A correct diagnosis of these infections, as well as proper vaccination protocols, adequate medication and the possibility to treat the more serious symptoms (such as dehydration) in a hospital, can all prevent these dangerous illnesses from worsening and spreading, especially when it comes to children. Teachers, cooks, and all those who work in community service need to be made aware of these risks and of the fact that cleanliness and hygiene are essential in order to keep children healthy and to save a lot of money and resources! A small investment in prevention means that a great deal of money is not spent treating easily avoidable illnesses.

Finally, Ms. Andry, Responsible for the district’s Vaccination Service, highlighted the importance of vaccines as a preventative measure, as stated by the WHO, and talked about how difficult it is to put in place proper vaccination campaigns in the country (such as the latest one promoted by the Health Ministry, against polio). This presentation was followed by a lively debate on a new service that we started offering in the last few weeks: the HPV vaccination to prevent cervical cancer, free for girls aged 10 and 11. A lot of technicians and healthcare operators were curious about this procedure; there is a lot of interest in this issue and there definitely is a strong need to explain what HPV is, how it is transmitted and how important it is to get girls vaccinated in order to prevent uterine cancer. The discussion on this topic was very long and interesting, and it highlighted that HPV and STDs in general are definitely something that the general public is interested in. We may plan a training program in the future about this topic, because our staff already has rather a good “technical knowledge” of it thanks to Prof. Rivasi’s training course last year.

There is a strong need for training courses, technical support, refreshers courses about healthcare and health-related projects here in Madagascar: even the public healthcare institutions recognize this and support our initiatives. Dr. Bakoly, the regional Head of the Public Health Service, also sponsored our activities this time. We all highlighted the importance of training and supporting the local personnel, the technicians, and most of all the young people that we are investing on, in order to make our projects happen. We could have state-of-the-art, modern, expensive equipment but, with no technicians able to use it properly, it would be a waste.

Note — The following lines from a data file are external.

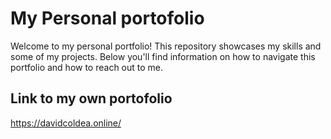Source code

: # My Personal portofolio
Welcome to my personal portfolio! This repository showcases my skills and some of my projects. Below you'll find information on how to navigate this portfolio and how to reach out to me.
## Link to my own portofolio
https://davidcoldea.online/
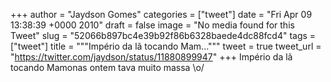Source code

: 
+++
author = "Jaydson Gomes"
categories = ["tweet"]
date = "Fri Apr 09 13:38:39 +0000 2010"
draft = false
image = "No media found for this Tweet"
slug = "52066b897bc4e39b92f86b6328baede4dc88fcd4"
tags = ["tweet"]
title = """Império da lã tocando Mam..."""
tweet = true
tweet_url = "https://twitter.com/jaydson/status/11880899947"
+++
Império da lã tocando Mamonas ontem tava muito massa \o/

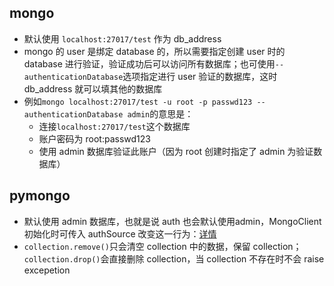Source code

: ## mongo
- 默认使用 `localhost:27017/test` 作为 db_address
- mongo 的 user 是绑定 database 的，所以需要指定创建 user 时的 database 进行验证，验证成功后可以访问所有数据库；也可使用`--authenticationDatabase`选项指定进行 user 验证的数据库，这时 db_address 就可以填其他的数据库
- 例如`mongo localhost:27017/test -u root -p passwd123 --authenticationDatabase admin`的意思是：
  + 连接`localhost:27017/test`这个数据库
  + 账户密码为 root:passwd123
  + 使用 admin 数据库验证此账户（因为 root 创建时指定了 admin 为验证数据库）

## pymongo
- 默认使用 admin 数据库，也就是说 auth 也会默认使用admin，MongoClient 初始化时可传入 authSource 改变这一行为：[详情](https://pymongo.readthedocs.io/en/stable/examples/authentication.html#scram-sha-256-rfc-7677)
- `collection.remove()`只会清空 collection 中的数据，保留 collection；`collection.drop()`会直接删除 collection，当 collection 不存在时不会 raise excepetion
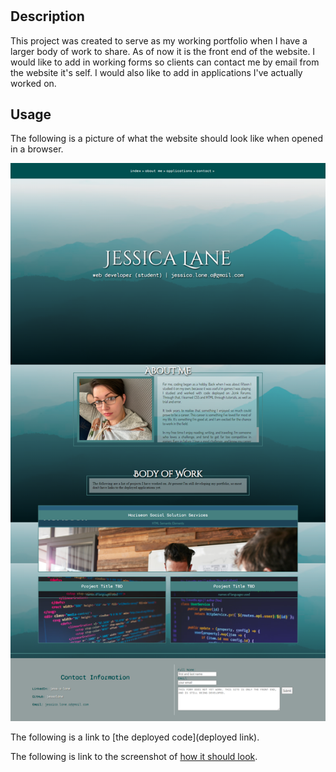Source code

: # <JALportfolio>

## Description
This project was created to serve as my working portfolio when I have a larger body of work to share. As of now it is the front end of the website. I would like to add in working forms so clients can contact me by email from the website it's self. I would also like to add in applications I've actually worked on. 

## Usage
The following is a picture of what the website should look like when opened in a browser. 


![This is a screenshot image](./assets/images/profile%20screenshot.png)

The following is a link to [the deployed code](deployed link).

The following is link to the screenshot of [how it should look](./assets/images/profile%20screenshot.png).
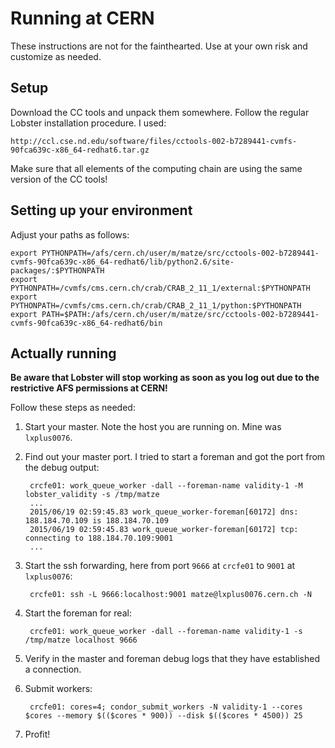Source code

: # Running at CERN

These instructions are not for the fainthearted.  Use at your own risk and
customize as needed.

## Setup

Download the CC tools and unpack them somewhere.  Follow the regular
Lobster installation procedure.  I used:

    http://ccl.cse.nd.edu/software/files/cctools-002-b7289441-cvmfs-90fca639c-x86_64-redhat6.tar.gz

Make sure that all elements of the computing chain are using the same
version of the CC tools!

## Setting up your environment

Adjust your paths as follows:

    export PYTHONPATH=/afs/cern.ch/user/m/matze/src/cctools-002-b7289441-cvmfs-90fca639c-x86_64-redhat6/lib/python2.6/site-packages/:$PYTHONPATH
    export PYTHONPATH=/cvmfs/cms.cern.ch/crab/CRAB_2_11_1/external:$PYTHONPATH
    export PYTHONPATH=/cvmfs/cms.cern.ch/crab/CRAB_2_11_1/python:$PYTHONPATH
    export PATH=$PATH:/afs/cern.ch/user/m/matze/src/cctools-002-b7289441-cvmfs-90fca639c-x86_64-redhat6/bin

## Actually running

**Be aware that Lobster will stop working as soon as you log out due to the
restrictive AFS permissions at CERN!**

Follow these steps as needed:

1. Start your master.  Note the host you are running on.  Mine was `lxplus0076`.

2. Find out your master port.  I tried to start a foreman and got the port from the debug output:

        crcfe01: work_queue_worker -dall --foreman-name validity-1 -M lobster_validity -s /tmp/matze
        ...
        2015/06/19 02:59:45.83 work_queue_worker-foreman[60172] dns: 188.184.70.109 is 188.184.70.109
        2015/06/19 02:59:45.83 work_queue_worker-foreman[60172] tcp: connecting to 188.184.70.109:9001
        ...

3. Start the ssh forwarding, here from port `9666` at `crcfe01` to `9001` at `lxplus0076`:

        crcfe01: ssh -L 9666:localhost:9001 matze@lxplus0076.cern.ch -N

4. Start the foreman for real:

        crcfe01: work_queue_worker -dall --foreman-name validity-1 -s /tmp/matze localhost 9666

5. Verify in the master and foreman debug logs that they have established a connection.

6. Submit workers:

        crcfe01: cores=4; condor_submit_workers -N validity-1 --cores $cores --memory $(($cores * 900)) --disk $(($cores * 4500)) 25

7. Profit!
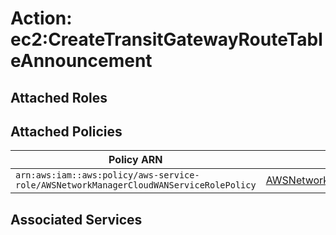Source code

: # Action: ec2:CreateTransitGatewayRouteTableAnnouncement

## Attached Roles

## Attached Policies

| Policy ARN | Policy Name |
|------------|-------------|
| `arn:aws:iam::aws:policy/aws-service-role/AWSNetworkManagerCloudWANServiceRolePolicy` | [AWSNetworkManagerCloudWANServiceRolePolicy](../policies.md#awsnetworkmanagercloudwanservicerolepolicy) |

## Associated Services


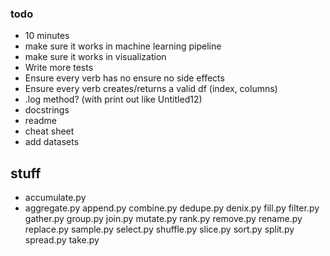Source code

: ### todo

- 10 minutes
- make sure it works in machine learning pipeline
- make sure it works in visualization
- Write more tests
- Ensure every verb has no ensure no side effects
- Ensure every verb creates/returns a valid df (index, columns)
- .log method? (with print out like Untitled12)
- docstrings
- readme
- cheat sheet
- add datasets


## stuff

- accumulate.py
- aggregate.py
append.py
combine.py
dedupe.py
denix.py
fill.py
filter.py
gather.py
group.py
join.py
mutate.py
rank.py
remove.py
rename.py
replace.py
sample.py
select.py
shuffle.py
slice.py
sort.py
split.py
spread.py
take.py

Training and teaching is an essential goal for our NGO and Foundation, it is fundamental in order to guarantee that our projects will be sustainable in the long term. In the future, young people, especially those who we are helping with training and education (one of the technicians in our team is currently attending a Master in Cytology at the Modena University!) will be able to manage the health services that are currently under our management. The Rex center was created FOR the Malagasy population and will have to be managed BY the Malagasy population. What we are doing is simply laying the groundwork for the future, building the knowledge and the skills of these young Malagasy people who represent the future.